De manière inédite, Poèmes du Dhyana, perles de liberté, offre au lecteur francophone une anthologie de la poésie bouddhique du Son (équivalent coréen du Chan chinois ou du Zen japonais) commentée par un religieux contemporain. En soixante-seize poèmes de trente-sept auteurs (dont trois auteurs chinois), le Vénérable Hyangjeok Sunim nous livre un aperçu des treize siècles de l'histoire de la poésie Son rédigée en chinois classique.
Les poètes coréens comptent parmi les grandes figures qui jalonnent la généalogie officielle de l'ordre de Jogye, principal courant du bouddhisme sud-coréen actuel, depuis la période du Grand Silla jusqu'au XXe siècle, en passant par les périodes du Koryo (918-1392) et celle du Choson (1392-1897), la plus représentée. Le commentaire contemporain et subjectif de l'anthologiste est celui d'un passeur sensible sachant relier passé et présent, littérature sud-coréenne et occidentale pour constituer un objet éditorial original de la collection.
Pour le lecteur peu familier de la poésie du Son et du bouddhisme coréen, ont été aménagés un essai introductif, des annotations et des annexes, l'invitant à une immersion dans le monde poétique du Son. A la différence de la plupart des recueils de poésie bouddhique publiés, l'apparat critique propose au lecteur de s'initier à la culture monastique du Son, au genre des "propos des maîtres" , supports de méditation ou hwadu, et au symbolisme de la littérature Chan d'Asie orientale peu souvent explicité.
L'ouvrage contribue ainsi, par une approche contemporaine, concrète et documentée, à en déconstruire la tenace réputation d'hermétisme.

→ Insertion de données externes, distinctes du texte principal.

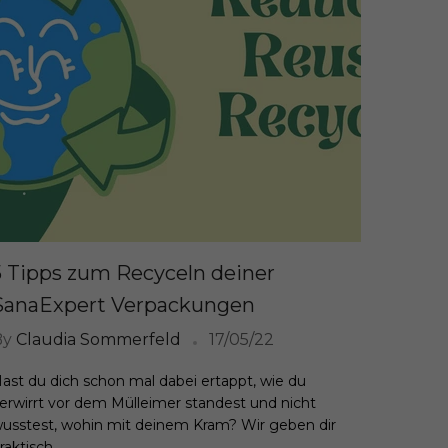
5 Tipps zum Recyceln deiner
SanaExpert Verpackungen
By
Claudia Sommerfeld
17/05/22
ast du dich schon mal dabei ertappt, wie du
erwirrt vor dem Mülleimer standest und nicht
usstest, wohin mit deinem Kram? Wir geben dir
raktisch...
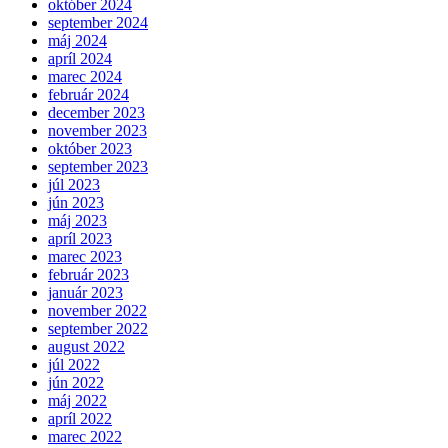
október 2024
september 2024
máj 2024
apríl 2024
marec 2024
február 2024
december 2023
november 2023
október 2023
september 2023
júl 2023
jún 2023
máj 2023
apríl 2023
marec 2023
február 2023
január 2023
november 2022
september 2022
august 2022
júl 2022
jún 2022
máj 2022
apríl 2022
marec 2022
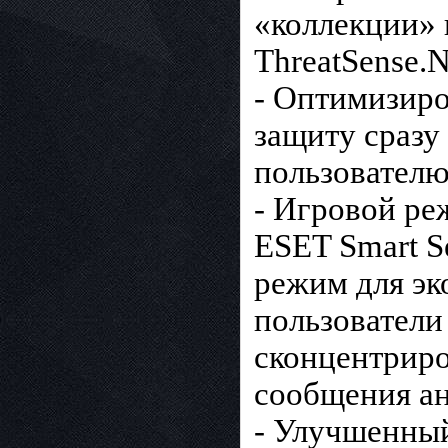
«коллекции»
ThreatSense.N
- Оптимизиро
защиту сразу
пользователю
- Игровой ре
ESET Smart Se
режим для эк
пользователи
сконцентриро
сообщения а
- Улучшенный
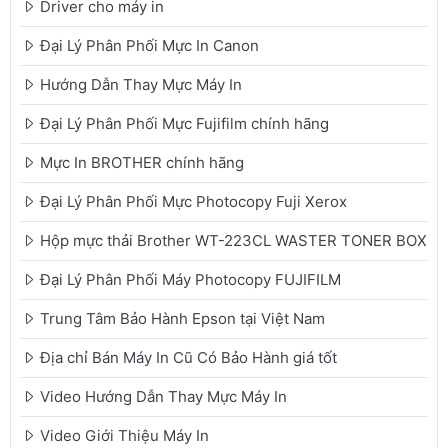
Driver cho máy in
Đại Lý Phân Phối Mực In Canon
Hướng Dẫn Thay Mực Máy In
Đại Lý Phân Phối Mực Fujifilm chính hãng
Mực In BROTHER chính hãng
Đại Lý Phân Phối Mực Photocopy Fuji Xerox
Hộp mực thải Brother WT-223CL WASTER TONER BOX
Đại Lý Phân Phối Máy Photocopy FUJIFILM
Trung Tâm Bảo Hành Epson tại Việt Nam
Địa chỉ Bán Máy In Cũ Có Bảo Hành giá tốt
Video Hướng Dẫn Thay Mực Máy In
Video Giới Thiệu Máy In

Entré dans l'ordre bouddhique sud-coréen de Jogye au monastère de Hae'in ("Sceau de l'Océan") des monts Kaya en 1967, le vénérable Hyangjeok Sunim enseigne le Dharma et pratique le Son. Il fonda la revue mensuelle Hae'in, puis fit un séjour d'étude en France (1989-1993) par intérêt pour la culture européenne, le monachisme bénédictin et le journalisme. Il dirigea successivement le département d'Education de l'Ordre, le premier musée de Hae'insa, ainsi que le Pulgyo Sinmun, Le Journal du Bouddhisme, le Conseil central de l'Ordre.
Il fut élu supérieur de Hae'insa (2015-2019) où il vit actuellement retiré dans l'ermitage de Chijok. Formé en études de l'Extrême-Orient à l'UFR LCAO de l'Université Paris 7 et en histoire pré-moderne à l'Académie des Etudes coréennes de Songnam en Corée du Sud, Yannick Bruneton enseigne et mène des recherches sur l'histoire médiévale de la Corée centrée sur la période de la dynastie des Wang du Kory (918-1392) où le bouddhisme était religion officielle.
Professeur à l'Université Paris Cité, il est aussi directeur d'études dans la section des Sciences religieuses de l'Ecole Pratique des Hautes Etudes en "bouddhisme coréen". Traducteur du Jikji, ses recherches portent principalement sur les relations entre bouddhisme et Etat.